Requirement → Using the listing below, work out how many lines contain the word "anchor", and respond with that number alone.

*** Begin section ***

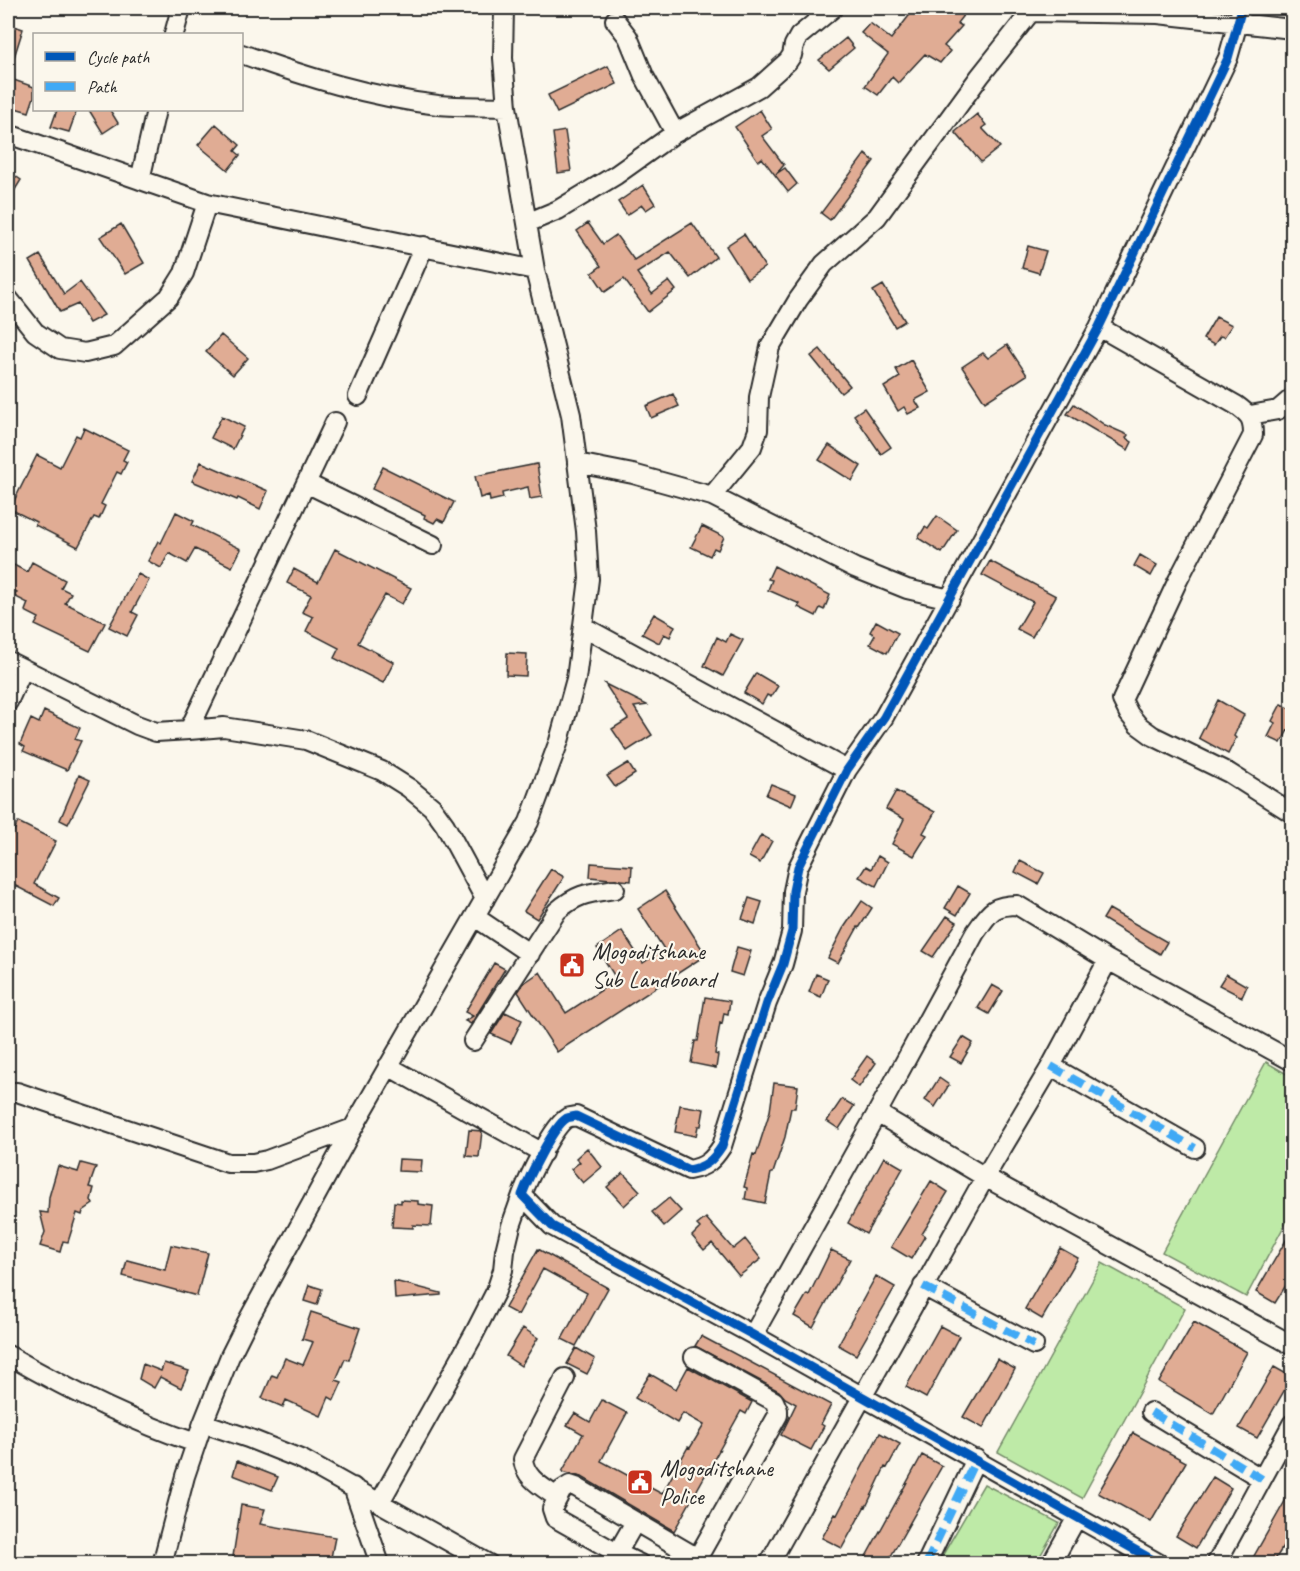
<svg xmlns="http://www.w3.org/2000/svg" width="1300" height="1571" viewBox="0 0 1300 1571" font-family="Caveat,sans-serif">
	<rect width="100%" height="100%" fill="#fbf7ec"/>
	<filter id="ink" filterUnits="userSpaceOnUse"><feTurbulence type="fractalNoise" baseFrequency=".0167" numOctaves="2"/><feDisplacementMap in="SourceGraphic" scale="12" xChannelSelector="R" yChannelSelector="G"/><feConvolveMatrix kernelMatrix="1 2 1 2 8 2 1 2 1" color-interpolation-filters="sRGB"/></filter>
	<g filter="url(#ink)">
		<path fill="#beeaa7" stroke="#748a69" stroke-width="1.5" d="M1266,1062l26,15v134l-46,86 -84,-45z
			M1102,1263l83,45 -103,190 -84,-46z
			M984,1484l75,39 -23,40h-98z"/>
		<path fill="#e0ac94" stroke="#2b2b2b" stroke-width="1.5" d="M915,8h54l-12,15 5,3 -18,20 6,5 -10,12 -15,-9 -27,29 -6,-6 -14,18 -13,-9 23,-32 -27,-21 9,-10 21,16z
			M8,24l15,5 -13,41h-2z
			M846,38l8,10 -25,21 -10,-9z
			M608,66l9,18 -60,29 -9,-18z
			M8,78l26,9v10l-5,15 -21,-6z
			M57,110h20l-8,22 -18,-5z
			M89,110h21l8,13 -15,10z
			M760,110l12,19 -10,7 22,29 -8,9 9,-6 12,16 -9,8 -26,-34 -4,3 -23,-34z
			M977,114l9,11 -4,3 18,19 -19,15 -26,-30z
			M216,124l24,21 -5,6 5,4 -12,15 -30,-25z
			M565,131l6,40 -13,2 -5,-40z
			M865,154l9,7 -44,59 -9,-7z
			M8,171l13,9 -13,21z
			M643,185l12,19 -9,6 -4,-5 -15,10 -9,-13z
			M588,223l15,21 13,-9 18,25 58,-37 24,34 -26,21 -20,-26 -33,21 15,21 17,-13 7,9 -28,22 -24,-33 -19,13 -13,-19 9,-7 -24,-35z
			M121,224l23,39 -19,11 -25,-37z
			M744,234l21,33 -18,12 -21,-33z
			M1028,246l18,5 -7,22 -17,-5z
			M40,255l24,39 16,-12 24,33 -15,8 -11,-19 -18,8 -30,-51z
			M883,285l22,36 -10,6 -22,-36z
			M1216,317l16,8 -8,12 -4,-1 -6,9 -11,-6z
			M221,335l27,23 -15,17 -27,-23z
			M1007,345l20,30 -42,27 -23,-35 21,-14 5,5z
			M820,349l30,37 -9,7 -30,-37z
			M911,360l19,32 -15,8 5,8 -12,6 -4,-7 -6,4 -14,-24 16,-10 -4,-8z
			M673,394l6,12 -28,12 -5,-12z
			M1074,404l31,21 23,10 -2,3 6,4 -4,8 -61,-36z
			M864,408l27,39 -10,7 -27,-39z
			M222,416l22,11 -11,22 -22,-11z
			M84,428l44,22 -5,10 4,2 -6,12 -4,-2 -16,32 4,2 -6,13 -5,-2 -16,30 -43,-22 1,-3 -26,-13 27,-54 23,12 16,-32 4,2z
			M829,445l32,21 -9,15 -33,-21z
			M201,462l67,29 -8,18 -22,-11 -1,2 -45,-19z
			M537,464l5,33 -12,2 -2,-12 -26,6 1,5 -13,3 -1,-6 -9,3 -5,-22z
			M383,467l71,35 -10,20 -7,-3 -3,4 -10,-5 1,-3 -53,-26z
			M176,512l18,9 -2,4 49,24 -9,18 -37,-18 -8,14 -18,-10 -8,15 -13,-7 10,-20 3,2z
			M937,516l20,14 -15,23 -24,-15 7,-11 3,2z
			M702,526l22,11 -6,13 -4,-2 -4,8 -19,-9z
			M335,549l76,39 -9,16 -17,-9 -27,48 36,19 -11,21 -49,-25 5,-10 -33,-17 7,-14 -11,-5 9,-17 -24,-12 7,-14 24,13z
			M1140,555l17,10 -6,11 -17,-10z
			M990,561l66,35 -24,41 -15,-8 16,-27 -51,-27z
			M8,562l19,10 5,-10 33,18 -4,8 10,5 -6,10 40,20 -15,28 -55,-26 4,-7 -14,-7 3,-8 -14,-7 3,-4 -9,-5z
			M774,566l56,29 -6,15 -4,-2 -4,8 -18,-9 2,-3 -32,-14 4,-10 -4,-1z
			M138,574l11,6 -17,32 6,3 -11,21 -18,-9z
			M654,614l21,12 -5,11 -6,-3 -5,9 -17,-9z
			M876,621l22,12 -11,20 -17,-9 5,-9 -5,-3z
			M730,634l13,6 -20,36 -19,-10 13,-29 9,5z
			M507,653l20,1 -1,22 -20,-1z
			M756,673l22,13 -7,11 -4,-2 -5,9 -18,-11z
			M605,684l42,21 -13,2 18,28 -25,16 -15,-22 16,-10z
			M1218,700l26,15 -10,21 2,2 -8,16 -29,-16z
			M1281,704l12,6v23l-5,-3 -7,13 -13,-6 7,-14 -3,-2z
			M44,711l36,17 -5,11 6,2 -14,29 -44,-19 2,-4 -5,-3 11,-25 8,4z
			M628,763l7,11 -20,13 -8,-11z
			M79,775l11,5 -22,44 -8,-4z
			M771,784l25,10 -5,12 -25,-11z
			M896,791l39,21 -12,21 4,2 -13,21 -22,-12 12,-25 -18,-10z
			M18,822l38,19 -22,43 25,14 -5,8 -46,-24v-49l4,2z
			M761,835l11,6 -12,22 -11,-6z
			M878,856l10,6 -12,24 -17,-9 7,-11 5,3z
			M1020,861l24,12 -6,11 -23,-12z
			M591,863l41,3 -1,15 -41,-4z
			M551,869l13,8 -27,42 -13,-8z
			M958,886l12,7 -13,22 -12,-7z
			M665,891l41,64 -149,97 -39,-60 6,-9 16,-11 26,41 51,-33 -20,-32 25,-17 21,32 21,-14 -26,-40z
			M749,898l13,4 -7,22 -13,-5z
			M862,901l10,7 -13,20 -1,-1 -20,36 -10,-5 15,-29z
			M1109,909l58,33 -7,12 -57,-35z
			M947,916l10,6 -24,35 -10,-6z
			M737,947l14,4 -8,25 -13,-4z
			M494,963l11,6 -34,55 -6,-3 8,-5 -8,-4z
			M816,974l12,5 -7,18 -12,-5z
			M1226,974l21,12 -5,11 -23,-12z
			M992,985l11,6 -14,23 -11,-6z
			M705,997l25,4 -2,13 -4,-1 -2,11 -2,-1 -5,31 3,1 -2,13 -25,-5 4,-22h3z
			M505,1012l17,8 -11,23 -20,-9z
			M963,1037l10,6 -12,20 -11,-6z
			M867,1056l9,7 -17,24 -9,-7z
			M939,1078l10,7 -14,22 -10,-7z
			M774,1083l24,3 -3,22h-4l-6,29 -12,36h-2l-6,30 -20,-4 2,-11 -3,-1 9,-33 3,1 14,-44z
			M842,1099l12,7 -15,23 -12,-8z
			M680,1105l24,4 -3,17h-3l-2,10 -21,-4z
			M469,1130l13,1 -3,26 -13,-1z
			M587,1148l15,19 -19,16 -12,-14 9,-7 -4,-4z
			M884,1157l19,11 -37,66 -18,-11z
			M399,1159l23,1 -1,12 -23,-1z
			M81,1163l15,4 -7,20 5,1 -3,12 2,4 -10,7 -1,4 -5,-2 -9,29 -5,-1 -3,11 -20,-6 5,-14 -5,-20 8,1 1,-16 9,-31 20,6z
			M623,1173l17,18 -16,15 -17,-19z
			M931,1181l17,11 -26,42 3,2 -14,23 -20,-12z
			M669,1198l12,13 -17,15 -12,-14z
			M401,1200l17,1v3l15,2 -2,20 -18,-1v3l-21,-1 2,-25 7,1z
			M706,1218l27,31 12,-10 16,20 -22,17 -27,-33 -8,7 -12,-14 8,-8 -3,-3z
			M1293,1228v46l-18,29 -19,-11z
			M171,1245l37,8 -11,43 -74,-20 4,-16 38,10z
			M1060,1248l18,10 -36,61 -17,-10z
			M538,1249l70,39 -32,58 -14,-7 25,-46 -44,-24 -25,46 -13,-7z
			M831,1250l19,9 -37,68 -19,-11 13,-22 2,1z
			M876,1276l19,11 -39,68 -18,-10z
			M394,1281l47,12v2l-46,4z
			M309,1285l13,4 -5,16 -13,-4z
			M311,1312l49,16 -11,32 -4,-1 -9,21 6,2 -8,18 -5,-3 -8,19 -35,-16 -3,7 -21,-9 10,-23 5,2 8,-19 18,7 10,-23 -11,-3z
			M1194,1322l53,30 -34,62 -54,-32z
			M940,1326l19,10 -33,62 -20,-11z
			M523,1328l15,10 -17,28 -15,-10z
			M701,1336l130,69 -10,19 3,2 -13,24 -30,-15 15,-31 -11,-6 -6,-7 -84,-45z
			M576,1348l19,11 -8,15 -20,-10z
			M997,1359l18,10 -32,59 -20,-11z
			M164,1363l25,8 -8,17 -21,-11 -6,11 -15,-9 4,-15 18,7z
			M688,1367l64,35 -6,12 -5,-3 -67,120 -92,-54 -20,-5 21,-38 -16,-9 8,-12 15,9 12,-22 25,13 -26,48 61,33 26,-47 2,1 14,-23 -21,-12 -6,10 -42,-25 15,-24 26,15z
			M1274,1367l18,10 -35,61 -18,-10z
			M880,1433l20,11 -13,24 -2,-1 -19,40 -1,-1 -23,42 -20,-10 13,-24 2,1z
			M1133,1433l53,29 -35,60 -53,-29z
			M922,1455l20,11 -55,97h-15l-8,-3z
			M237,1461l41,16 -6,13 -39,-15z
			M1213,1477l18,11 -35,60 -20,-12z
			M1293,1487v44l-20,32h-23z
			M241,1505l24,4 -5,15 75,13 -5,26h-98z"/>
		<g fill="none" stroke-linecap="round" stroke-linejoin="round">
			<defs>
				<path id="minor" d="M1030,12l128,2 134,15
					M615,20l13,17 16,39 31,57
					M174,34l7,-26
					M242,54c64,23 128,43 196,51 23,2 46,1 69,2
					M8,134l199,69 328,67
					M140,180l16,-70
					M527,223l31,-13 58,-35 59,-42 84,-46 29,-26 4,-6 2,-10 5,-9 34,-28
					M8,298l27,34 25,17 25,4 29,-7 55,-49 15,-24 23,-70
					M1099,327l137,78c14,10 17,13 17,30l-75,145 -56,120 7,14 9,11 15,11 76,37 63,40
					M358,396l66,-150
					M1250,415l28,-5 14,-12
					M577,463l56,11 79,22 143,72 52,21 43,10
					M306,483l127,62
					M712,496l40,-49 6,-17 1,-33 11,-50 28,-47 26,-36 53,-47 103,-141 54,-68
					M584,627l263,143
					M8,661l129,64 19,7 33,-2 146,-308
					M8,702l15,-33
					M189,730l35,-3 82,13 76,31 27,17 23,19 13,18 40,74
					M475,917l55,37
					M473,1041l84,-130c21,-18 32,-18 58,-22
					M388,1066l155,87
					M1051,1066l144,82
					M8,1092h9l211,71h25l14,-3 86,-32
					M877,1113l108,64 307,168
					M923,1286l111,59
					M753,1335l124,-222 98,-180c14,-19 16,-28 42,-28l91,55 184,101
					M8,1355c59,34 122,66 188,88
					M1151,1412l111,67
					M203,1423l45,15 55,22 186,104
					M353,1487l27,77
					M558,1498c-15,-11 -33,-19 -35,-39l42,-81
					M380,1502l93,-166 23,-45 7,-21 2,-19 6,-25 11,-31
					M612,1562l23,-40
					M162,1564l23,-88 18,-53 27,-67 17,-34 106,-194 176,-306 30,-81 17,-62 13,-100 -3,-48 -15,-116 -36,-145 -28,-163 -4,-49 1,-50
					M640,1564l-23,-11 -62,-35 -3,-9 10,-19 8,-5 6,2 120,70
					M682,1564l14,-7 6,-7 76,-135v-5l-4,-9 -80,-44
					M769,1564l216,-387 66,-111 57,-106
					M926,1564l50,-105
					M1051,1564l26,-47
					M1160,1564l-407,-229 -201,-109 -30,-31c6,-16 31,-69 45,-77 2,-1 6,-1 9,-2l113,54c17,-3 24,-10 33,-24l45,-143 16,-39 9,-33 1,-40 5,-24 49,-97 37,-53 215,-390 129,-269 14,-50
					M1216,1564l76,-140"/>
			</defs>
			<use href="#minor" stroke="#2b2b2b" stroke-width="22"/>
			<use href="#minor" stroke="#fbf7ec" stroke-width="18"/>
			<path stroke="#3fa9f5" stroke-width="8" stroke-dasharray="15 8" stroke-linecap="butt" d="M1051,1066l144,82
				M923,1286l111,59
				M1151,1412l111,67
				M926,1564l50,-105"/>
			<defs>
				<path id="cycleway" d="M1160,1564l-407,-229 -201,-109 -30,-31c6,-16 31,-69 45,-77 2,-1 6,-1 9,-2l113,54c17,-3 24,-10 33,-24l45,-143 16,-39 9,-33 1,-40 5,-24 49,-97 37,-53 215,-390 129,-269 14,-50"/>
			</defs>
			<use href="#cycleway" stroke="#fbf7ec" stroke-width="13"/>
			<use href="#cycleway" stroke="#0057b8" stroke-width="9"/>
		</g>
	</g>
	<defs>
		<symbol id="civic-square" viewBox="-11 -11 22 22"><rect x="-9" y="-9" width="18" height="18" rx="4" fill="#c8321e" stroke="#fbf7ec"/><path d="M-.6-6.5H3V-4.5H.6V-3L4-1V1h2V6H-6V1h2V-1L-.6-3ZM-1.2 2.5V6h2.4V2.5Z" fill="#fff"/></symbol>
	</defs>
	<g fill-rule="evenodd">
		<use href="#civic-square" x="557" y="950" width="30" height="30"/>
		<use href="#civic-square" x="625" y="1467" width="30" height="30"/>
	</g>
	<g text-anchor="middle" stroke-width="4.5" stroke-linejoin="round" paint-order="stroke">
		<g font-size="24" fill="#2b2b2b" stroke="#fbf7ec" text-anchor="start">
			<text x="592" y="959">Mogoditshane<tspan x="592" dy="28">Sub Landboard</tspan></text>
			<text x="660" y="1476">Mogoditshane<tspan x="660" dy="28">Police</tspan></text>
		</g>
	</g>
	<rect width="1300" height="1571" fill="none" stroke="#fbf7ec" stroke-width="30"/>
	<rect x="15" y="15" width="1270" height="1541" fill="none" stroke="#2b2b2b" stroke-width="2" filter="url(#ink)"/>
	<rect x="33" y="33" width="210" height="78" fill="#fbf7ec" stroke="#a8a59f" stroke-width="1.5"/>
	<rect x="45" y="52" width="30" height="9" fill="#0057b8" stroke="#a8a59f" stroke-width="1.5"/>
	<text x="87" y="63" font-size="18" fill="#2b2b2b">Cycle path</text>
	<rect x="45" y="82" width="30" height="9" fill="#3fa9f5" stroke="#a8a59f" stroke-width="1.5"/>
	<text x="87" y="93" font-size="18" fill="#2b2b2b">Path</text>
</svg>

*** End section ***

Result of this task → 2